A rattle of pills being exchanged.
The sound rolled down the walls and echoed in the lamps, turning them erratic.
“Stop,” Kidan managed weakly as she sank to her knees. She couldn’t bear to hear this.
Footsteps echoed closer to her. The shadowy shape had come to take her too. A frowning boy squatted before her. Ice shot through her when she remembered who it was.
Susenyos cocked his head, checking his watch. “Barely a minute.”
She hid her face from him. “What are you doing?”
He brushed her braids away, lifting her chin to delight in her pain. “It seems I was worried for nothing. You are not strong enough to master this house.”
She slapped his hand away, focusing on his face, her gaze darting from his eyebrow to the middle of his forehead and then to his chin and back—again and again. In a chaos of triangles. Anger repressed the fear.
“Leave Uxlay,” he warned. “Or this will only be the beginning.”
He walked away, stealing the anger from her, and leaving only thick air. Kidan drowned. Time grew endless, the silence ate away at her flesh, and the world, already bleak, darkened entirely.

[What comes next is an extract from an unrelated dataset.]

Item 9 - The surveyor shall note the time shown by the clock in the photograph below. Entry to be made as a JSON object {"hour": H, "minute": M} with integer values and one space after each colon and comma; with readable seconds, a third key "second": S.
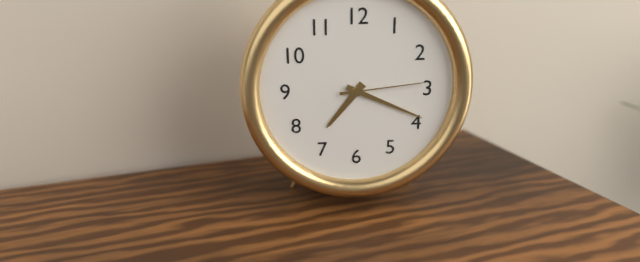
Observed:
{"hour": 7, "minute": 19, "second": 14}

This loneliness was so potent, so violent, that she clawed at her beating heart for a moment of reprieve. She had to end it now. Her bracelet, her pill. A soft hiss escaped from the charm as the clasp broke.
Warm hands and soft skin found her, and Kidan felt herself being dragged, led upstairs, settled on her comfortable bed. For a moment, she thought it was Mama Anoet, and she wanted to weep. Her room cleared her thoughts like a wet rag.
Etete returned with a plate of wheat bread. “Eat. You’ll feel better.”
Kidan chewed the soft crust and whispered, “What’s happening to me?”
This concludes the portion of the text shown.